Depuis la fin du service militaire, les élèves polytechniciens ont la possibilité de faire un stage de "formation humaine" dans le civil, et plus précisément dans l’humanitaire. Olivier Borély a choisi l’institut d’éducation motrice (IEM) de Villepatour, en Seine-et-Marne, pour vivre durant six mois aux côtés de jeunes handicapés. Une expérience inoubliable.

En quoi consiste votre mission à l’IEM ?

Au départ, j’étais simplement censé développer la communication de l’institut et du Sessad (service d’éducation spéciale et de soins à domicile), rattaché à la structure ; ce que je fais, en construisant leur site internet notamment et en essayant de sensibiliser la presse locale aux activités du centre.Mais ma mission a très vite été bien au-delà. À travers le soutien scolaire, les activités sportives ou les sorties organisées, je prends le temps de parler aux jeunes, de les connaître. Nos âges nous rapprochent et le fait d’être extérieur à l’établissement me permet d’avoir une relation privilégiée avec eux. Je me sens un peu comme leur grand frère. Par exemple, je leur donne des conseils pour leur orientation scolaire, parce qu’ils sont très demandeurs.

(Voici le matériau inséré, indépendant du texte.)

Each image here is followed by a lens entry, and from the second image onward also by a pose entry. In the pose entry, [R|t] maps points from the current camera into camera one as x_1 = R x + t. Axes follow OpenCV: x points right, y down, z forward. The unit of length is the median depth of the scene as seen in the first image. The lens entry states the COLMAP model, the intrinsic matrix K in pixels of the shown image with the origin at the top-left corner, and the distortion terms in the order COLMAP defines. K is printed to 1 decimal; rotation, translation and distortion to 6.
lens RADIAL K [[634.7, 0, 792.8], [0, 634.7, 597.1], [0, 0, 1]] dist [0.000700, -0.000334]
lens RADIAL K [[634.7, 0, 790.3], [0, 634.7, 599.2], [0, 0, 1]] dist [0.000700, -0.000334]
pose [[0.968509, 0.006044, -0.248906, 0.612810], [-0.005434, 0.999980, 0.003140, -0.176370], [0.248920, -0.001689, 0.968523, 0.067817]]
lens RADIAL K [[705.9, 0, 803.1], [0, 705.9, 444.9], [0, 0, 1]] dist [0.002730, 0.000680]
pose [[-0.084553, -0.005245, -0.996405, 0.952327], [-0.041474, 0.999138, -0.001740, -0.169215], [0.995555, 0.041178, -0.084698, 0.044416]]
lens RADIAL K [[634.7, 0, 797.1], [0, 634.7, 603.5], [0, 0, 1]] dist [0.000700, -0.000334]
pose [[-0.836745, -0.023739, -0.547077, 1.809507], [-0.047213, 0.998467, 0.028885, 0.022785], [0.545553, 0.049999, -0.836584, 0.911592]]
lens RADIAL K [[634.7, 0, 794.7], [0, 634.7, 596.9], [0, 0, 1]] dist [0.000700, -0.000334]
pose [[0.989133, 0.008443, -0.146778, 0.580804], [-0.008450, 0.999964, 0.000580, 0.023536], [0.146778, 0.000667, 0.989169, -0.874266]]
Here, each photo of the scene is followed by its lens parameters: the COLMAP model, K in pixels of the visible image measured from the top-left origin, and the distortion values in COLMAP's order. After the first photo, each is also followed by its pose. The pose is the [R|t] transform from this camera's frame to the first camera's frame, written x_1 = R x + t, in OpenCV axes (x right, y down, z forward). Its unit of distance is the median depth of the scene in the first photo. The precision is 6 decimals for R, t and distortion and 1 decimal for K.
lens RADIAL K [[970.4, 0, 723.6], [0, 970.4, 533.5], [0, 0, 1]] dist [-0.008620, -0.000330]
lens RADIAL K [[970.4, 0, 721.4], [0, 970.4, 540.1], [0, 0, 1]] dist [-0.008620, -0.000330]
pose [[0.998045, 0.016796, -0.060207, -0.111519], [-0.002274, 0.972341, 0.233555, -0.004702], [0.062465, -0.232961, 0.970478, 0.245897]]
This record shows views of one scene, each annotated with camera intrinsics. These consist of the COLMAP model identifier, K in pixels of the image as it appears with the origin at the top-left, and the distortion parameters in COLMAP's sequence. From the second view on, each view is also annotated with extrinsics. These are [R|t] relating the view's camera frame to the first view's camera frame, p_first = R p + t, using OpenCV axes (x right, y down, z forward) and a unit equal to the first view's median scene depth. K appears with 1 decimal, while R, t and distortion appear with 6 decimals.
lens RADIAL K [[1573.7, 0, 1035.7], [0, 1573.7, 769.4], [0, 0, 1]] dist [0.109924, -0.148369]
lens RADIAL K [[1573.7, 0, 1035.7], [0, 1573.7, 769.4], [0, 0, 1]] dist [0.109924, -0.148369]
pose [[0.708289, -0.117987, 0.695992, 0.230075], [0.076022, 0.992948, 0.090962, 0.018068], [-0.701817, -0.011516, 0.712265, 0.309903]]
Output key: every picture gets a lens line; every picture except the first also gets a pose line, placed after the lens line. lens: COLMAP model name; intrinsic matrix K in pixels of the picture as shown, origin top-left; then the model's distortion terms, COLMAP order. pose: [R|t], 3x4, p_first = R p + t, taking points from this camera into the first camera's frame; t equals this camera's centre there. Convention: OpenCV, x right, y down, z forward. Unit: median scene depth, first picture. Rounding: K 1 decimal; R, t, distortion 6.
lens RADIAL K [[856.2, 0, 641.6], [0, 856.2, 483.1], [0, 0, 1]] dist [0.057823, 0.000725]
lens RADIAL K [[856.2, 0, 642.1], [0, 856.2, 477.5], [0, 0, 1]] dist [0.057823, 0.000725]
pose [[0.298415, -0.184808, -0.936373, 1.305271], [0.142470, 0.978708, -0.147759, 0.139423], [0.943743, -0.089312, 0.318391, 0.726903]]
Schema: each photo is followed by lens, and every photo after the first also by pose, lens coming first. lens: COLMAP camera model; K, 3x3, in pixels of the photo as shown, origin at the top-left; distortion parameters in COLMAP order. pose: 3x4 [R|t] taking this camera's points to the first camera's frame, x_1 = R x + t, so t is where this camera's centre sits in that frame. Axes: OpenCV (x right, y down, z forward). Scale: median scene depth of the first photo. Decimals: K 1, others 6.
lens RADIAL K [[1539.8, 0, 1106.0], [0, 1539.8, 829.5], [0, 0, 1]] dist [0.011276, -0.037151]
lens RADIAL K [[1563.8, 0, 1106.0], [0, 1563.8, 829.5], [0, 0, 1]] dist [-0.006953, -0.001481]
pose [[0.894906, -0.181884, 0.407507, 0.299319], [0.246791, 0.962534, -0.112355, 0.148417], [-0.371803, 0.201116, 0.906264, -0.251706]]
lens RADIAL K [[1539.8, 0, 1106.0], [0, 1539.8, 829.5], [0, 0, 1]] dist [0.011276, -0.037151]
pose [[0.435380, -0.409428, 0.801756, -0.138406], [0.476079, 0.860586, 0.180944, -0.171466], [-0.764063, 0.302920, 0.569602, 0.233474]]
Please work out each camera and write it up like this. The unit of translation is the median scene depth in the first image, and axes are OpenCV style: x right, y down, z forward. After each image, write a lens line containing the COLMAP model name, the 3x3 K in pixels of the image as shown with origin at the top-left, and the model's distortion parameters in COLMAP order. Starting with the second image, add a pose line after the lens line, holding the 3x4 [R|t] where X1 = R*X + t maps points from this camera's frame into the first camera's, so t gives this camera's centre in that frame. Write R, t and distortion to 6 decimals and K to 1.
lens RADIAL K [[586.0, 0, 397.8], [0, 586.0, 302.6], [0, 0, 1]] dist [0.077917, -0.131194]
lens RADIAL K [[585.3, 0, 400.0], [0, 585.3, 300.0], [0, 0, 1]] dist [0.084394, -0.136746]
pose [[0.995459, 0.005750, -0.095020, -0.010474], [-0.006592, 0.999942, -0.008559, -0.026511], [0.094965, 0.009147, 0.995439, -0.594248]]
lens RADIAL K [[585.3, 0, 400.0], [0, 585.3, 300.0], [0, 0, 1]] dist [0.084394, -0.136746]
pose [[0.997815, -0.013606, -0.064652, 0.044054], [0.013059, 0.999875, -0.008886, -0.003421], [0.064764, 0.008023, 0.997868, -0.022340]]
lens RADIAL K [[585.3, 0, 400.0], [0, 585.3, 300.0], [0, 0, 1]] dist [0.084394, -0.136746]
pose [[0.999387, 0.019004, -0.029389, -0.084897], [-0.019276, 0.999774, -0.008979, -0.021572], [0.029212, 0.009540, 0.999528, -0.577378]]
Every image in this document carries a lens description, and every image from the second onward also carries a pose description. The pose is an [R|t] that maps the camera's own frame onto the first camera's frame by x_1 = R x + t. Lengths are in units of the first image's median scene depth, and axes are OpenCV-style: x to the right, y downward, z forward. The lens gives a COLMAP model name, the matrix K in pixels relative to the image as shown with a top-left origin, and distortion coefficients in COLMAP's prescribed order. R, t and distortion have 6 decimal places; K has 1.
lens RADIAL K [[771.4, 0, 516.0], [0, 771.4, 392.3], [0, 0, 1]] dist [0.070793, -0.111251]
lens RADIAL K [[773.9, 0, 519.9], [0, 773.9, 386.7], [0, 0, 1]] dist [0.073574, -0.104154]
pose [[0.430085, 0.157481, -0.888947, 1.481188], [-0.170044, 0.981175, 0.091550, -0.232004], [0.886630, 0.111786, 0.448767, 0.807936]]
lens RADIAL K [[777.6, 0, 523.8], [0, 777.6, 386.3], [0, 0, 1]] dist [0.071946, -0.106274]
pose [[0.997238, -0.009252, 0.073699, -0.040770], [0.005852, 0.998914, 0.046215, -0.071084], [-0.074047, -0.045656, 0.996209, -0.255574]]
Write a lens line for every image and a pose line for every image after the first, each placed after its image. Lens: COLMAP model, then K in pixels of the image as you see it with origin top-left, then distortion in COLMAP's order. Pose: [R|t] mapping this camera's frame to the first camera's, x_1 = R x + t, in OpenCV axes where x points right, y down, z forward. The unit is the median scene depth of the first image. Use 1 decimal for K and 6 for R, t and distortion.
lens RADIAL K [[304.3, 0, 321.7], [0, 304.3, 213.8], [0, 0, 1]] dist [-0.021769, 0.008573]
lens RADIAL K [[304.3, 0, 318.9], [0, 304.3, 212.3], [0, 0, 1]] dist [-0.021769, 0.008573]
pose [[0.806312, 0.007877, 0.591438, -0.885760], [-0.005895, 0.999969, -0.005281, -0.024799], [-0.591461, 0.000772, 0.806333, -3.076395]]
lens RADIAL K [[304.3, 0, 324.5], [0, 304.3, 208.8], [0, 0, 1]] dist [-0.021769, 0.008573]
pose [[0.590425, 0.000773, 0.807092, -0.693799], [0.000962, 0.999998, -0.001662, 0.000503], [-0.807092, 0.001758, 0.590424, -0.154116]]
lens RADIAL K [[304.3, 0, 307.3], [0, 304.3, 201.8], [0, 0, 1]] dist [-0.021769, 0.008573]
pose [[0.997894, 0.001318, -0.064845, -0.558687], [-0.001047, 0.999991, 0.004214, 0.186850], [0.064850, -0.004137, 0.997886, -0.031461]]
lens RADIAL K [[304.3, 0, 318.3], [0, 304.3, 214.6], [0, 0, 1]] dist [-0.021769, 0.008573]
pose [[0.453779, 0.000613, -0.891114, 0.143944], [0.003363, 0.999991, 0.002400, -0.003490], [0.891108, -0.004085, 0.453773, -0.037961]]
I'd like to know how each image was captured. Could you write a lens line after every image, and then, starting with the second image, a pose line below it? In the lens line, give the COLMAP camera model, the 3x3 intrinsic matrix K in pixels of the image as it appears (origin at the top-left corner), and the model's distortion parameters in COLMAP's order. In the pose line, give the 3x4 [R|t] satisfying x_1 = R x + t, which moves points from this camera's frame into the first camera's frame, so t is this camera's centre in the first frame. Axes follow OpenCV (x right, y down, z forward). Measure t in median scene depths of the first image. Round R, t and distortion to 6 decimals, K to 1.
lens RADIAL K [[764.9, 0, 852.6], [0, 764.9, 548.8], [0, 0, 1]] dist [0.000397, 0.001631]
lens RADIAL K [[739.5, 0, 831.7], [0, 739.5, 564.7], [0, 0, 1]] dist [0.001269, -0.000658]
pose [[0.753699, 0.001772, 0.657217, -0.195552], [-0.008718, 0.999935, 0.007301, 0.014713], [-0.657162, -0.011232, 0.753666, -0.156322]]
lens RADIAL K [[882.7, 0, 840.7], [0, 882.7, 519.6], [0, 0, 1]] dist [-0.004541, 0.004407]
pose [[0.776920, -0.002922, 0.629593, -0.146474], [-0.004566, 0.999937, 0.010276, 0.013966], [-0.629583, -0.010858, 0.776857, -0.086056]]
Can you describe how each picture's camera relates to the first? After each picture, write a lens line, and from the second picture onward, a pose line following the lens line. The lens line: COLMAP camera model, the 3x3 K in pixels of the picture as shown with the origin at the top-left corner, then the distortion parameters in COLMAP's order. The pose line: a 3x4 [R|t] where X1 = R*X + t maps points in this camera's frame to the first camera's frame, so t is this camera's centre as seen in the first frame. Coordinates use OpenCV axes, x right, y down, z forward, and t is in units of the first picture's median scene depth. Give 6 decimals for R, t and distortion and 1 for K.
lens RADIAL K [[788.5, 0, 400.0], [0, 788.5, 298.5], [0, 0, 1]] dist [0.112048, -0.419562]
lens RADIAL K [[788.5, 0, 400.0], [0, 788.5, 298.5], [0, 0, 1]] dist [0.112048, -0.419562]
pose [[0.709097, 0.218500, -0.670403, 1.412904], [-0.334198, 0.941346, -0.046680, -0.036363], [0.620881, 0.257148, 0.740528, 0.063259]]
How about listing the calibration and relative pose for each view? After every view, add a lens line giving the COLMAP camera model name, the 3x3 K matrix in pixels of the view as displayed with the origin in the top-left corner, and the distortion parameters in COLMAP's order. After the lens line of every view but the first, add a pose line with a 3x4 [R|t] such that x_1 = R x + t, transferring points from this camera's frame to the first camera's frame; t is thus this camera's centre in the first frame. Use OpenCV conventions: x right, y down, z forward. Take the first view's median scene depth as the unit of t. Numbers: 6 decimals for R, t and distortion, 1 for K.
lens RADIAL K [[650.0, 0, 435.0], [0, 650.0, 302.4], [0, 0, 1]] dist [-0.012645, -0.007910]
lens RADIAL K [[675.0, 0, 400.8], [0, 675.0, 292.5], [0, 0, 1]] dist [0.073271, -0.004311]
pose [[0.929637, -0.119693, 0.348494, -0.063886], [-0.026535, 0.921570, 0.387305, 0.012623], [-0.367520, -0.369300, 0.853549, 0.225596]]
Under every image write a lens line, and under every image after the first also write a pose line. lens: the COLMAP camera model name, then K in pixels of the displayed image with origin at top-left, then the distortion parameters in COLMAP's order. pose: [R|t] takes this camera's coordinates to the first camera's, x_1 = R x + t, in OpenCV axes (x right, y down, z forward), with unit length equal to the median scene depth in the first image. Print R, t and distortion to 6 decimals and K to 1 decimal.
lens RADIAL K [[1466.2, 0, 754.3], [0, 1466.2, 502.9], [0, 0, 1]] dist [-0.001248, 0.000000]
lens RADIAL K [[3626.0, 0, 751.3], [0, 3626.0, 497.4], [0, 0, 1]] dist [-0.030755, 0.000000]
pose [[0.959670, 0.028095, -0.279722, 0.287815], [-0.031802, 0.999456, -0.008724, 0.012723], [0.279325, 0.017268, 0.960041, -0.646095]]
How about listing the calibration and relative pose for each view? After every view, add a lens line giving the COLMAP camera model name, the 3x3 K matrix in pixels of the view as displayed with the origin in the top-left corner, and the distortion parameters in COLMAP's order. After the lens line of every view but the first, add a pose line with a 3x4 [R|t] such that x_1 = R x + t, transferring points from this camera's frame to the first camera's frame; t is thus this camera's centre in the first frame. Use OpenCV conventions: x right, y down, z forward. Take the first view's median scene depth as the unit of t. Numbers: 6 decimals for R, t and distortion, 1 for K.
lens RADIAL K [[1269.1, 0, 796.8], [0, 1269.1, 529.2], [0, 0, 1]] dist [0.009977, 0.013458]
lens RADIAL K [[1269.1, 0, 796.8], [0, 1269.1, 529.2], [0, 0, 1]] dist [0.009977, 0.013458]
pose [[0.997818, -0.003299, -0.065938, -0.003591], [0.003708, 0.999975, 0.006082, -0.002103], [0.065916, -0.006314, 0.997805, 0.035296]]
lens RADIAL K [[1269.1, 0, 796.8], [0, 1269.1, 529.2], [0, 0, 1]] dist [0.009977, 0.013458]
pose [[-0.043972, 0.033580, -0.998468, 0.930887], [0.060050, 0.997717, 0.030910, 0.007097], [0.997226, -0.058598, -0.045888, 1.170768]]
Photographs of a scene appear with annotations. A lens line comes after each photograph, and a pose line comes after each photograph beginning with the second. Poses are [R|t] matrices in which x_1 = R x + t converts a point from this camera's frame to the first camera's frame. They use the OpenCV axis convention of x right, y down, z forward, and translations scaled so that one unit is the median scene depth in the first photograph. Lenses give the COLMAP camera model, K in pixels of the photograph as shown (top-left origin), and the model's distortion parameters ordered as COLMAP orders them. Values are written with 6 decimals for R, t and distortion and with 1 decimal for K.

Le lien avec le monde extérieur est crucial, dîtes-vous. Vous avez vous-même contribué à des rencontres…

Oui. Par exemple, j’organise un Raid Cross en mars avec la Fondation d’Auteuil de Tournan-en-Brie qui accueille des jeunes adolescentes difficiles venant de familles en situation de crise. Les résidentes vont venir participer à une après-midi sportive en équipes mixtes avec les jeunes handicapés. L’objectif est double : surmonter leurs difficultés respectives, et pour ces jeunes filles qui ont souvent perdu l’espoir, relativiser les choses, rencontrer des personnes qui luttent pour s’en sortir et sont pleines d’énergie.J’ai prévu également une visite à l’université de Marne-la- Vallée avec des jeunes qui souhaiteraient poursuivre leurs études. Enfin, j’ai permis à la Croix-Rouge de faire partie des journées Handivalides (journées de sensibilisation sur le handicap dans toutes les universités de France). Le Sessad a obtenu un stand sur chaque manifestation pour expliquer sa démarche, montrer au public que le handicap moteur n’empêche pas de suivre des études.

Humainement, qu’est-ce que ce stage vous apporte ?

D’abord de la pugnacité. Les personnes handicapées mènent un combat quotidien et malgré leurs difficultés, font preuve d’une grande volonté, d’une soif d’apprendre, une envie d’être actif. Un jeune m’a dit un jour : "Je sais que ça va être deux fois plus compliqué pour moi que pour quelqu’un d’autre, alors je me bats deux fois plus". Ce sont des paroles qui me touchent et me font réfléchir.Ce stage m’a surtout apporté de l’humanité, une tolérance, un regard nouveau sur les gens. En trois mois, j’ai plus appris que dans toute ma vie, à ce niveau-là.

Cette expérience vous a-t-elle transformé ?

Ce n’est pas aussi tranché. Je n’ai jamais eu envie de faire un métier "fermé", où je travaillerais uniquement pour moi et pour gagner de l’argent. Ce stage me conforte dans l’idée de trouver un métier utile, si ce n’est à la société, du moins aux autres.L’IEM est aussi une entreprise mais avec une dimension très familiale, très humaine, où le directeur a un rôle de père de famille et dont les salariés sont les membres de cette famille. J’espère pouvoir entretenir une relation humaine aussi chaleureuse plus tard, dans mon milieu professionnel.